#### What is expected
You are to retype all of the data exactly as it appears.

#### Extracted records
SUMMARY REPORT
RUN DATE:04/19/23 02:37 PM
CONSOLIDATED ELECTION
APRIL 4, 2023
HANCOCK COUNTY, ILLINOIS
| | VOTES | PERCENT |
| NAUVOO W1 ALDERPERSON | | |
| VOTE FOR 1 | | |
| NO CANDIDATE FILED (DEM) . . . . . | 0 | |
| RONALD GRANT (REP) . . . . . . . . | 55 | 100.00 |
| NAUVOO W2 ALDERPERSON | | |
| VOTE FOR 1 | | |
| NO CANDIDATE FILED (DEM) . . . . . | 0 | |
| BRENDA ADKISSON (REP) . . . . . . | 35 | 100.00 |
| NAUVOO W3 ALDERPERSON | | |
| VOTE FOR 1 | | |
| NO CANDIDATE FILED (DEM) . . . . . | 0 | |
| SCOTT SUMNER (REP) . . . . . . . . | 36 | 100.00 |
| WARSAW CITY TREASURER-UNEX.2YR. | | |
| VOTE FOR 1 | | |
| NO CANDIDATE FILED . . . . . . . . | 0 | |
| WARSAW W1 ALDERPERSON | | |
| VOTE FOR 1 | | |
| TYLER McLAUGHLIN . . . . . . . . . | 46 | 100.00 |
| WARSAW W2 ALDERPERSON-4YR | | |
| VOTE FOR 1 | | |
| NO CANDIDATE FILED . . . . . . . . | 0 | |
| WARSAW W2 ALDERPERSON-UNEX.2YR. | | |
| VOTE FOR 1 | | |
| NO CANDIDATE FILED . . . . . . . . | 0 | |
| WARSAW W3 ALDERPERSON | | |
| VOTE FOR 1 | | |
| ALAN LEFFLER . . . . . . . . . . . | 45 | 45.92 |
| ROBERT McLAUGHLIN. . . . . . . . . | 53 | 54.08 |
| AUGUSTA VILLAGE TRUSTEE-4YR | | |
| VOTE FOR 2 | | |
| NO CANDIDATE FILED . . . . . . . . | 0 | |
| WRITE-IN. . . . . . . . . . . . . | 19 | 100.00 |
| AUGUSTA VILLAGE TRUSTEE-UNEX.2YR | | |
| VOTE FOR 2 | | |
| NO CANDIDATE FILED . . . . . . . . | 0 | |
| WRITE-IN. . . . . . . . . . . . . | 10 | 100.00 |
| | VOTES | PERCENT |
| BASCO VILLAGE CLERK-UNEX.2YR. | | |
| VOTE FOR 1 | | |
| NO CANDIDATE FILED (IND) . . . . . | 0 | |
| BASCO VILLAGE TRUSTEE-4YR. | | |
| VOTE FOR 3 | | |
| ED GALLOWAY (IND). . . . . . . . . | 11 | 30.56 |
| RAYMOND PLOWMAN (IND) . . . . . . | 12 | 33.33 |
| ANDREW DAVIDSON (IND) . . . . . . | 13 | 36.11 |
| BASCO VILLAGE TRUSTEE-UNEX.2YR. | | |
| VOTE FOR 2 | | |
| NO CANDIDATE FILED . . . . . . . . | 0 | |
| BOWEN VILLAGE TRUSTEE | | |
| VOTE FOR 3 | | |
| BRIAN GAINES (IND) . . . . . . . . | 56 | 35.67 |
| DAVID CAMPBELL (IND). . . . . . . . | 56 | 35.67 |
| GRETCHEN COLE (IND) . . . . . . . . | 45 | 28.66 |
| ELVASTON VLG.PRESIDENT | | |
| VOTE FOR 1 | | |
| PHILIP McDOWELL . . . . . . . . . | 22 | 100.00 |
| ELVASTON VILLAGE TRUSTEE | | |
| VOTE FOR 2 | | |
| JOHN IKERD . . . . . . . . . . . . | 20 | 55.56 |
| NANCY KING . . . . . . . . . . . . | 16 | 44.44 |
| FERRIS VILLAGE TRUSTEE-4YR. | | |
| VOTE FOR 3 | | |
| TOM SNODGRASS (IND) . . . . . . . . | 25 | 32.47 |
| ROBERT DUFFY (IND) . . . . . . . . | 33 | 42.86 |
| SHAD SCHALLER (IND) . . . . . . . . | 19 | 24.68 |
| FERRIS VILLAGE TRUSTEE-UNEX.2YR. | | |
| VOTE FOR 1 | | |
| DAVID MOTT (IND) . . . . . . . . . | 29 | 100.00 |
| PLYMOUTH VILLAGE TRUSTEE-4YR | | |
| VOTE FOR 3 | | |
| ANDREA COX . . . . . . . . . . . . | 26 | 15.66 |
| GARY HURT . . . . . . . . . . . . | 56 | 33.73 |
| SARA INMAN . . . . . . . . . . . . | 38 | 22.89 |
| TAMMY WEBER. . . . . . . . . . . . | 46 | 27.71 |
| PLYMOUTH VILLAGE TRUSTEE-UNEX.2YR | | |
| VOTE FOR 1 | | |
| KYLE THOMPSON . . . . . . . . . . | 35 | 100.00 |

#### Answer box
SUMMARY REPORT
RUN DATE:04/19/23 02:37 PM
CONSOLIDATED ELECTION
APRIL 4, 2023
HANCOCK COUNTY, ILLINOIS
| | VOTES | PERCENT |
| NAUVOO W1 ALDERPERSON | | |
| VOTE FOR 1 | | |
| NO CANDIDATE FILED (DEM) . . . . . | 0 | |
| RONALD GRANT (REP) . . . . . . . . | 55 | 100.00 |
| NAUVOO W2 ALDERPERSON | | |
| VOTE FOR 1 | | |
| NO CANDIDATE FILED (DEM) . . . . . | 0 | |
| BRENDA ADKISSON (REP) . . . . . . | 35 | 100.00 |
| NAUVOO W3 ALDERPERSON | | |
| VOTE FOR 1 | | |
| NO CANDIDATE FILED (DEM) . . . . . | 0 | |
| SCOTT SUMNER (REP) . . . . . . . . | 36 | 100.00 |
| WARSAW CITY TREASURER-UNEX.2YR. | | |
| VOTE FOR 1 | | |
| NO CANDIDATE FILED . . . . . . . . | 0 | |
| WARSAW W1 ALDERPERSON | | |
| VOTE FOR 1 | | |
| TYLER McLAUGHLIN . . . . . . . . . | 46 | 100.00 |
| WARSAW W2 ALDERPERSON-4YR | | |
| VOTE FOR 1 | | |
| NO CANDIDATE FILED . . . . . . . . | 0 | |
| WARSAW W2 ALDERPERSON-UNEX.2YR. | | |
| VOTE FOR 1 | | |
| NO CANDIDATE FILED . . . . . . . . | 0 | |
| WARSAW W3 ALDERPERSON | | |
| VOTE FOR 1 | | |
| ALAN LEFFLER . . . . . . . . . . . | 45 | 45.92 |
| ROBERT McLAUGHLIN. . . . . . . . . | 53 | 54.08 |
| AUGUSTA VILLAGE TRUSTEE-4YR | | |
| VOTE FOR 2 | | |
| NO CANDIDATE FILED . . . . . . . . | 0 | |
| WRITE-IN. . . . . . . . . . . . . | 19 | 100.00 |
| AUGUSTA VILLAGE TRUSTEE-UNEX.2YR | | |
| VOTE FOR 2 | | |
| NO CANDIDATE FILED . . . . . . . . | 0 | |
| WRITE-IN. . . . . . . . . . . . . | 10 | 100.00 |
| | VOTES | PERCENT |
| BASCO VILLAGE CLERK-UNEX.2YR. | | |
| VOTE FOR 1 | | |
| NO CANDIDATE FILED (IND) . . . . . | 0 | |
| BASCO VILLAGE TRUSTEE-4YR. | | |
| VOTE FOR 3 | | |
| ED GALLOWAY (IND). . . . . . . . . | 11 | 30.56 |
| RAYMOND PLOWMAN (IND) . . . . . . | 12 | 33.33 |
| ANDREW DAVIDSON (IND) . . . . . . | 13 | 36.11 |
| BASCO VILLAGE TRUSTEE-UNEX.2YR. | | |
| VOTE FOR 2 | | |
| NO CANDIDATE FILED . . . . . . . . | 0 | |
| BOWEN VILLAGE TRUSTEE | | |
| VOTE FOR 3 | | |
| BRIAN GAINES (IND) . . . . . . . . | 56 | 35.67 |
| DAVID CAMPBELL (IND). . . . . . . . | 56 | 35.67 |
| GRETCHEN COLE (IND) . . . . . . . . | 45 | 28.66 |
| ELVASTON VLG.PRESIDENT | | |
| VOTE FOR 1 | | |
| PHILIP McDOWELL . . . . . . . . . | 22 | 100.00 |
| ELVASTON VILLAGE TRUSTEE | | |
| VOTE FOR 2 | | |
| JOHN IKERD . . . . . . . . . . . . | 20 | 55.56 |
| NANCY KING . . . . . . . . . . . . | 16 | 44.44 |
| FERRIS VILLAGE TRUSTEE-4YR. | | |
| VOTE FOR 3 | | |
| TOM SNODGRASS (IND) . . . . . . . . | 25 | 32.47 |
| ROBERT DUFFY (IND) . . . . . . . . | 33 | 42.86 |
| SHAD SCHALLER (IND) . . . . . . . . | 19 | 24.68 |
| FERRIS VILLAGE TRUSTEE-UNEX.2YR. | | |
| VOTE FOR 1 | | |
| DAVID MOTT (IND) . . . . . . . . . | 29 | 100.00 |
| PLYMOUTH VILLAGE TRUSTEE-4YR | | |
| VOTE FOR 3 | | |
| ANDREA COX . . . . . . . . . . . . | 26 | 15.66 |
| GARY HURT . . . . . . . . . . . . | 56 | 33.73 |
| SARA INMAN . . . . . . . . . . . . | 38 | 22.89 |
| TAMMY WEBER. . . . . . . . . . . . | 46 | 27.71 |
| PLYMOUTH VILLAGE TRUSTEE-UNEX.2YR | | |
| VOTE FOR 1 | | |
| KYLE THOMPSON . . . . . . . . . . | 35 | 100.00 |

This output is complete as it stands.